Pada tanggal 23 Desember 2024, Nissan dan Honda menandatangani nota kesepahaman (MOU) untuk menjajaki potensi merger. Namun, negosiasi tidak berlangsung lama sebelum kedua produsen mobil Jepang ini berpisah pada 13 Februari 2025. Sebagian besar karena Nissan tidak setuju untuk menjadi anak perusahaan Honda. Meskipun demikian, keduanya masih berkolaborasi dalam elektrifikasi dan perangkat lunak. Meskipun merger besar-besaran antara Nissan dan Honda tidak terjadi, muncul dugaan bahwa Toyota telah menghubungi Nissan mengenai kemungkinan aliansi setelah gagal melakukan merger dengan Honda.
Menurut laporan dari Mainichi Shimbun, seorang eksekutif Toyota berbicara dengan Nissan tentang suatu bentuk kemitraan. Nissan menolak untuk memberikan komentar mengenai hal ini, sementara Toyota masih meninjau laporan tersebut sebelum mengeluarkan pernyataan resmi. Toyota telah memiliki saham di beberapa produsen mobil Jepang seperti Subaru, Mazda, Suzuki, dan Isuzu.

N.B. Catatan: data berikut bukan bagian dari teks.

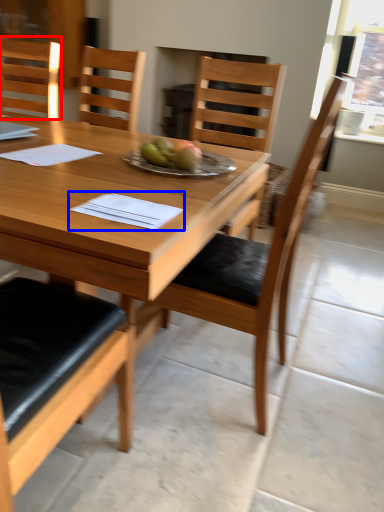
Question: Among these objects, which one is nearest to the camera, chair (highlighted by a red box) or notebook (highlighted by a blue box)?

Choices:
 (A) chair
 (B) notebook

Answer: (B)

Sementara Nissan, setelah kegagalan merger dengan Honda, telah mengatasi kurangnya arah produk dengan mengumumkan peluncuran kendaraan baru di seluruh dunia. Nissan juga mengandalkan mitra aliansi Renault dan Mitsubishi untuk mengurangi waktu ke pasar secara signifikan. Hubungan yang lebih erat dengan Dongfeng dari Cina juga terlihat pada kendaraan listrik dan truk pickup hibrida plug-in yang baru.

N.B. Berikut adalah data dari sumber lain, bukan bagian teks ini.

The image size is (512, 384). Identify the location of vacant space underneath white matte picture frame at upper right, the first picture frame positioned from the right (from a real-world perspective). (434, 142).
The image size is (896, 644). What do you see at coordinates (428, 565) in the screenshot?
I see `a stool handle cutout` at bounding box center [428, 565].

CEO Nissan, Ivan Espinosa, menyatakan bahwa perusahaan terbuka untuk kolaborasi baru, tetapi fokus utamanya saat ini adalah menstabilkan keadaan internal perusahaan. Rencana Re:Nissan mencakup pemangkasan biaya besar-besaran dan investasi pada merek mewah Infiniti. Mengenai kondisi saat ini, Espinosa memberikan gambaran bahwa situasi dimulai sejak tahun 2015 saat Carlos Ghosn masih menjabat. Meskipun merger antara Nissan dan Honda tidak lagi dibahas, kolaborasi dalam kecerdasan dan elektrifikasi kendaraan masih dalam proses.